Как организовать это «вживание», можно только догадываться. Возможно, то была дань интуитивизму – ведь коллега Карсавина П.М. Бицилли записал его в заядлые сторонники Бергсона12. И действительно, интуиции историка Карсавин отводит большую роль. Но это не какое-то врожденное качество. Тем Лев Платонович и привлекателен для нас, что он не был чистым методологом или историософом. Проведя много времени в архивах, он понимал, что мастерство историка и его интуиция рождаются от того, что он уже «кончиками пальцев» знает материал, погружен в него. И подробные инструкции о том, как писать историю, ему, в сущности, не нужны. Отсюда его скептическое отношение к пуризму «французских методологов, пытающихся спасти научность истории предъявлением ригористических и зачастую невыполнимых требований»13.

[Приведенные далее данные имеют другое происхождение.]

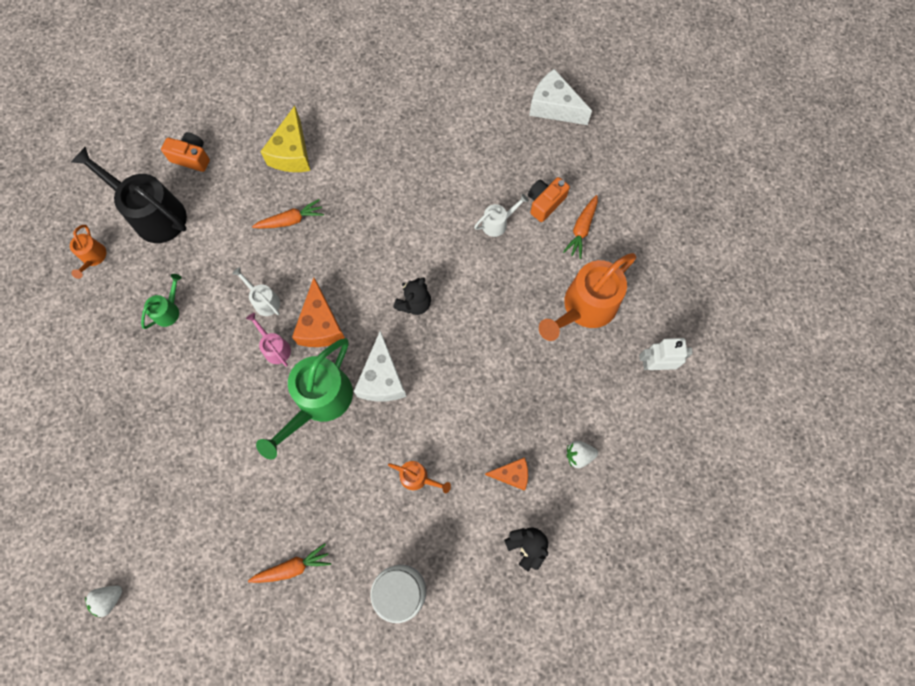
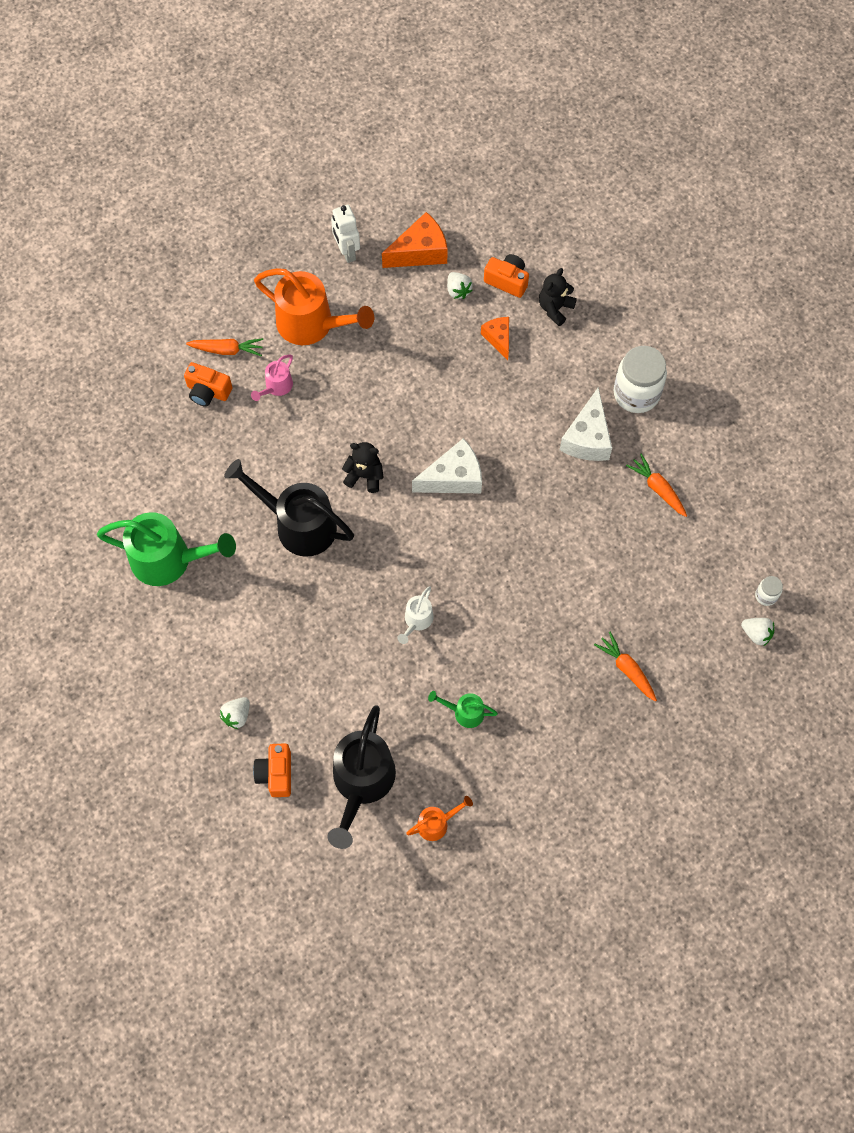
camera: 110 degrees left, 5 degrees down
pink watering can [246,313,291,367] -> pink watering can moved to [251,355,293,401]
orange carrot [252,199,324,229] -> orange carrot moved to [594,632,657,702]
green watering can [256,338,353,459] -> green watering can moved to [97,512,236,586]
yellow cheese [260,106,310,172] -> none
orange cheese [292,278,345,347] -> orange cheese moved to [382,212,448,268]
orange watering can [388,461,451,493] -> none
white watering can [474,194,529,237] -> none
white cheese [529,69,592,125] -> white cheese moved to [560,387,612,461]
none -> white strawberry [220,697,250,729]
none -> black watering can [224,459,354,557]
none -> orange camera [484,254,529,298]
none -> white jar [755,576,783,606]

Но для «вживания» в социально-психическое единство одного упорного труда и протертых в архивах брюк недостаточно – нужно еще некое озарение: «При понимании чужой душевной жизни как целого, при постижении чужой индивидуальности в ее единстве накопление наблюдений само по себе дает еще очень мало – можно знать о другом весьма большое количество фактов и все-таки его не понимать. Напротив, часто одна какая-нибудь черта, даже незначительная частность: тон голоса, движение, поворот головы и т.п. – позволяют сразу охватить и понять всю личность, всю индивидуальность этого человека, почти чудесным и неожиданным образом постичь необходимость его внутреннего развития, подлинно понять его. Такое понимание другой индивидуальности возможно и при малом с нею знакомстве, по “первому впечатлению”, но, как правило, оно появляется в процессе наблюдения, освещая и объединяя познание дробно и отрывочно…»14
Уверен, что многие из моих коллег с энтузиазмом согласятся с подобными наблюдениями. Причем Лев Платонович вполне осознанно балансирует на той грани, что отделяет историка от литератора. В 1920 году он опровергает Дильтея: «Конструирование иного душевного процесса по аналогии с моим и только из моего… сближает историю с поэзией, но не дает возможности серьезно отнестись к выводам истории и обосновать ее как науку»15. Но три года спустя, в фундаментальной и уже куда более сложной «Философии истории», он охотно делает шаг навстречу литературе, поясняя вводимое понятие «момента всеединства»: «Хорошим и вдумчивым художникам-романистам, историкам и даже читателям написанных теми и другими произведений не трудно пояснить взаимоотношение моментов во всеединстве – мы познаем человека не путем простого собирания сведений и наблюдений о нем: подобное собирание, само по себе, совершенно бесполезно, или полезно лишь как средство сосредоточиться на человеке. Во время этого собирания, а часто и при первом знакомстве “с первого взгляда” мы вдруг, внезапно и неожиданно постигаем своеобразное существо человека, его личность. Мы заметили только эту его позу, эту его фразу и в них, в позе или фразе, сразу схватили то, чего не могли уловить в многочисленных прежних наблюдениях, если таковые у нас были. И не случайно любовь, которая есть вместе с тем и высшая форма познания, возникает внезапно. Определить, передать словами схваченное нами “нечто” мы не в силах»16.